No seu discurso de tomada de posse, o presidente Franklin Roosevelt afirmava, em 1933, que “a única coisa de que devemos ter medo é do próprio medo”. Não parece ter sido isso o que aconteceu nas últimas eleições americanas – uma parte significativa do eleitorado de Trump terá votado como consequência da manipulação pelo medo.
Há mais ou menos três décadas, temos vindo a assistir ao acentuar de uma tendência política, cultural e educacional percebida e consubstanciada como uma guinada à direita em vários países e regiões do mundo. No campo da análise das políticas para a educação, isso foi, nos anos 80, caracterizado como uma espécie de “modernização conservadora”. Com fundamentações teóricas e empíricas várias, temos hoje uma vasta e heterogénea bibliografia na qual se podem perceber as especificidades nacionais de uma crescente hegemonia da chamada nova direita (ver, por exemplo, Michael Apple, Educando à Direita, 2003) Nos Estados Unidos da América, como explica Apple, este melting pot inclui pelo menos quatro grupos relativamente distintos, ainda que capazes de articulações e convergências conjunturais: os neoliberais, os neoconservadores, a classe média dos profissionais e os populistas autoritários. Estes últimos fazem apelo a grupos sociais ressentidos e penalizados por promessas não cumpridas, sendo facilmente seduzidos pelo estilo mais ou menos carismático de um líder e/ou pela manipulação de slogans frequentemente contraditórios e nem sempre associáveis a uma ideologia política. A este propósito, penso que a eleição de Donald Trump foi sobretudo uma expressão do populismo autoritário que tem tido manifestações recentes, mas não necessariamente coincidentes, também em países europeus, como a França, a Áustria, a Hungria, a Turquia... Com este acontecimento, que revela de forma contundente como a fraqueza da democracia está (também) na falta de qualidade democrática das decisões, atualiza-se a reflexão de Tony Judt quando escreve: “O problema é que hoje vivemos em uma época em que ilusões, desilusões e ódios ocupam a posição de destaque” (Pensando o Século XX, 2014). Eu acredito profundamente, também por isso, que a educação continua a ser e será sempre o melhor antídoto contra estes e tantos outros sentimentos obscuros e nefastos.

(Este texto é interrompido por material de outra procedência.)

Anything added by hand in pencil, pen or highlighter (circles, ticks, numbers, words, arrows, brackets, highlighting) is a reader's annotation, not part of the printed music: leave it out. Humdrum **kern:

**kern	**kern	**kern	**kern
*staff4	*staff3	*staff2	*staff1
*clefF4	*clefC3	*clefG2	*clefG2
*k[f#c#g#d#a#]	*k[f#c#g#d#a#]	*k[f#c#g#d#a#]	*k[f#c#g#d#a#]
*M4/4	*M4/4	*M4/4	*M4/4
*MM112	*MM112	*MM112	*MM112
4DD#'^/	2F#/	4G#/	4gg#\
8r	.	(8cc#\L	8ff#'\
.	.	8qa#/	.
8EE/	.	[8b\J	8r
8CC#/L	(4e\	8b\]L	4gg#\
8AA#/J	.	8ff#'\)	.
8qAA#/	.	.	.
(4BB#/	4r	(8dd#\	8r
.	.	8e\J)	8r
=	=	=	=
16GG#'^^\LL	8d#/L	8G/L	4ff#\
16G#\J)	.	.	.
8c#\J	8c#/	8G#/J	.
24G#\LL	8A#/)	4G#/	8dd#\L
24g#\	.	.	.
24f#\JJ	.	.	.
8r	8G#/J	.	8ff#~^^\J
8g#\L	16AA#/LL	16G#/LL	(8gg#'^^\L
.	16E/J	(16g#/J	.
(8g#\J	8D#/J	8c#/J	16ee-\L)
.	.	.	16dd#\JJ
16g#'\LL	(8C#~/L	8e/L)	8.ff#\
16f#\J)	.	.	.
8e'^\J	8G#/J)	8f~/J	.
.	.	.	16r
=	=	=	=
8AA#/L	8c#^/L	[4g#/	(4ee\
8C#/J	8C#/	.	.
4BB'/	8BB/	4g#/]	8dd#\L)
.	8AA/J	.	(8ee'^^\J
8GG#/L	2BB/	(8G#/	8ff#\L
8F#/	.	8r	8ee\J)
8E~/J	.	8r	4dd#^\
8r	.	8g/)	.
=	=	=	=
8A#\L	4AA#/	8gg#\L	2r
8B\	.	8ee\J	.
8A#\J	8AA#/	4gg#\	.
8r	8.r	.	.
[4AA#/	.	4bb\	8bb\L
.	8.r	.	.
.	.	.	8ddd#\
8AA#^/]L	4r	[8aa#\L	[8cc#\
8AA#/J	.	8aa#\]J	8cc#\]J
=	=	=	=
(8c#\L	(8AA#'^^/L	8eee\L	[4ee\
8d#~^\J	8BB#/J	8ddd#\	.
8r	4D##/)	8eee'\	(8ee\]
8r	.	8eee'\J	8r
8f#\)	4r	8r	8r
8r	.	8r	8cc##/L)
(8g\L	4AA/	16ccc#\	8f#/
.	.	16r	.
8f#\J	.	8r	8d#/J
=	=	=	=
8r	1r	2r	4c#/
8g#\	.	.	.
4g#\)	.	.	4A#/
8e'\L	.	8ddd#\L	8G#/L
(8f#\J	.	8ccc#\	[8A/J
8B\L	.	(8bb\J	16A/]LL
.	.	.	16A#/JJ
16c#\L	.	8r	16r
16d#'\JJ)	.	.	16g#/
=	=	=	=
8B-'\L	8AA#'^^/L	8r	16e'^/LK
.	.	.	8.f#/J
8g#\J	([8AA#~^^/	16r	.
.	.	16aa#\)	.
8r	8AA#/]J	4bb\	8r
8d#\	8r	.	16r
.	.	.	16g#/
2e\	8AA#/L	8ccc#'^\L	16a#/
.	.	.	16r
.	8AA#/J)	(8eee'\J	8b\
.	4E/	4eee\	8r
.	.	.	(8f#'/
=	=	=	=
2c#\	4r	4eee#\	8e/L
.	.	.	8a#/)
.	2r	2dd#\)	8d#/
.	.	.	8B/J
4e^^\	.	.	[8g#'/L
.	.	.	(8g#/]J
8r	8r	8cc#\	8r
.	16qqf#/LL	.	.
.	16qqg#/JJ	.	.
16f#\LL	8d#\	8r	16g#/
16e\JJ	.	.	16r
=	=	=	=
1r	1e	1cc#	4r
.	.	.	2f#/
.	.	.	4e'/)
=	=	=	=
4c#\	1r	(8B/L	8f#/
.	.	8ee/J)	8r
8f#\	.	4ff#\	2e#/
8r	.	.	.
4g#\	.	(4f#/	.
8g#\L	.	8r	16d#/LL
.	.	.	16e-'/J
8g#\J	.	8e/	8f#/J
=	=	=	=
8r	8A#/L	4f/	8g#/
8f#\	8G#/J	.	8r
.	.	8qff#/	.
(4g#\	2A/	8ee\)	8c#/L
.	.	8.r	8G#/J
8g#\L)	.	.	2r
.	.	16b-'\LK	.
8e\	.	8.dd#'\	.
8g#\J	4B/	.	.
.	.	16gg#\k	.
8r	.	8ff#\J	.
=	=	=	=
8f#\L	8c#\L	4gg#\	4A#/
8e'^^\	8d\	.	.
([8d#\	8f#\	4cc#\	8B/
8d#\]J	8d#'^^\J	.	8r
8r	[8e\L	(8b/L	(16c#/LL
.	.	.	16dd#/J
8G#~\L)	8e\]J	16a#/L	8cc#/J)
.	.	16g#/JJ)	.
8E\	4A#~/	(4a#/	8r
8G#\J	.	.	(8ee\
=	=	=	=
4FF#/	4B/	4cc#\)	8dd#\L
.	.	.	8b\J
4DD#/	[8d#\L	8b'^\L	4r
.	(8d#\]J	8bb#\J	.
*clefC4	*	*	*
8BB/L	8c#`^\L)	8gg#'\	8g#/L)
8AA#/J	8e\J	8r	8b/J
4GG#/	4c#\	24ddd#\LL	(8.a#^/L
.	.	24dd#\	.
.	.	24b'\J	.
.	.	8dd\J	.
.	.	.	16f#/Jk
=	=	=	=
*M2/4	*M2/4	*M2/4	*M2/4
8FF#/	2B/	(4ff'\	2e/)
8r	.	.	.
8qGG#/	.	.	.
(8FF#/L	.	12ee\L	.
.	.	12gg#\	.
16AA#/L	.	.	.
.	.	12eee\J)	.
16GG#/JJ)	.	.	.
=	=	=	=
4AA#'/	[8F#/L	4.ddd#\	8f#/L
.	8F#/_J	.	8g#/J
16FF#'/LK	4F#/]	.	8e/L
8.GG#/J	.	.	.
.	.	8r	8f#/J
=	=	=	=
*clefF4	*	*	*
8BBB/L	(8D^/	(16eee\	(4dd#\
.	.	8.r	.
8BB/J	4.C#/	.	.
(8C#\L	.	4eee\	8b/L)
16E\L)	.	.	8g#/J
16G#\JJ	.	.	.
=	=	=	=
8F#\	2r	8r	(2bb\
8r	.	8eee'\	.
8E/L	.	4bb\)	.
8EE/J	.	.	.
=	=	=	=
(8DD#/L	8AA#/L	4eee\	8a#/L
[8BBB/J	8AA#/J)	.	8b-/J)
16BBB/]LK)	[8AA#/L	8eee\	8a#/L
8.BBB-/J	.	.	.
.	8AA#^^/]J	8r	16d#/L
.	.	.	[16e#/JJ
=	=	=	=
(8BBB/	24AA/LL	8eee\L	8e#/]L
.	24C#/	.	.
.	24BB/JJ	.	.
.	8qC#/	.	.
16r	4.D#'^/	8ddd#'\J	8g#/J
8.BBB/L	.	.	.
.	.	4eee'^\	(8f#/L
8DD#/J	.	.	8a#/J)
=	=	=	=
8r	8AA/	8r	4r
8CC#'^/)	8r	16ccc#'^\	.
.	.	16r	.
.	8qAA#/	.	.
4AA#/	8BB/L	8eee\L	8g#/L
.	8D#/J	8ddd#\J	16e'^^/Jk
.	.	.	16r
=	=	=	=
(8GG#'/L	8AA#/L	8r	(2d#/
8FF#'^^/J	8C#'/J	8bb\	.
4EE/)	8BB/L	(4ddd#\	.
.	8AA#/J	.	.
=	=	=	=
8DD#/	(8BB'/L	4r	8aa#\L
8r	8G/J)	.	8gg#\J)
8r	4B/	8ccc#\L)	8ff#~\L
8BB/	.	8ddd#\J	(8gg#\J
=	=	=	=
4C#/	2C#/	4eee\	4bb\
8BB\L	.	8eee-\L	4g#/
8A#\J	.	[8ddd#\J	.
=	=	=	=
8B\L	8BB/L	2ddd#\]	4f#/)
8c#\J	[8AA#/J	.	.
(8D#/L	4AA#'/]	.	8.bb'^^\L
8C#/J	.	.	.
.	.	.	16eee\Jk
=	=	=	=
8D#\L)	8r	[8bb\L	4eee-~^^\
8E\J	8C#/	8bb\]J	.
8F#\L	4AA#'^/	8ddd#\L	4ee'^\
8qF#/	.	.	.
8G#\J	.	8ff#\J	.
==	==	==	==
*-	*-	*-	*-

Trump e a educação. Com uma visão acintosamente antidemocrática, tecnocrática, pragmática e completamente acrítica, não foi por acaso que, da parte de Trump, as ideias e propostas para a educação foram muito pouco abordadas na campanha americana para a presidência, tendo o assunto ficado completamente secundarizado pela prioridade dada às questões da segurança e aos negócios, à mistura com ataques pessoais a Hillary Clinton, aos emigrantes, às mulheres e a grupos étnicos, culturais e religiosos... Do pouco que se sabe, a demagogia de Trump prometeu um sistema educativo onde a competição entre escolas e a liberdade de escolha vão continuar a ditar as regras e sair reforçadas, sugerindo que as crianças pobres aproveitarão essa oportunidade porque terão vouchers para poder escolher a melhor escola. Este apelo aos excluídos, aos pobres, aos desempregados, é, aliás, um traço comum a alguns populismos autoritários, como se viu recentemente nos EUA, ao contrário do que transparece em discursos de partidos europeus populistas de direita, nos quais, por exemplo, a crise dos refugiados tem sido aproveitada para justificar mais exclusões e reforçar processos de estigmatização isolacionistas. Para além do senso comum, que frequentemente os trata de forma pejorativa, os populismos, no entanto, são vários, quer de direita, quer de esquerda, como mostra Ernesto Laclau, em A Razão Populista (2013). Seja como for, sem melhor e mais justa escolaridade, e sem mais e melhor educação, dificilmente podemos perceber criticamente as diferenças entre populismos (ou outras ideologias), e ser capazes de refletir sobre o medo – um outro importante instrumento de manipulação dos populismos autoritários. Se no seu discurso de tomada de posse o Presidente Franklin Roosevelt afirmava, em 1933, que “a única coisa que devemos ter medo é do próprio medo”, não parece ter sido isso que aconteceu nestas eleições americanas. Estou convencido de que uma parte significativa do eleitorado de Trump votou como consequência da manipulação pelo medo, sendo certo que, “hoje em dia, é muito mais provável os políticos aconselharem as pessoas a ter medo de tudo e não só do próprio medo” (Frank Furedi em Os Lugares (Im)possíveis da Cidadania, org. José Manuel Mendes & Pedro Araújo, 2012).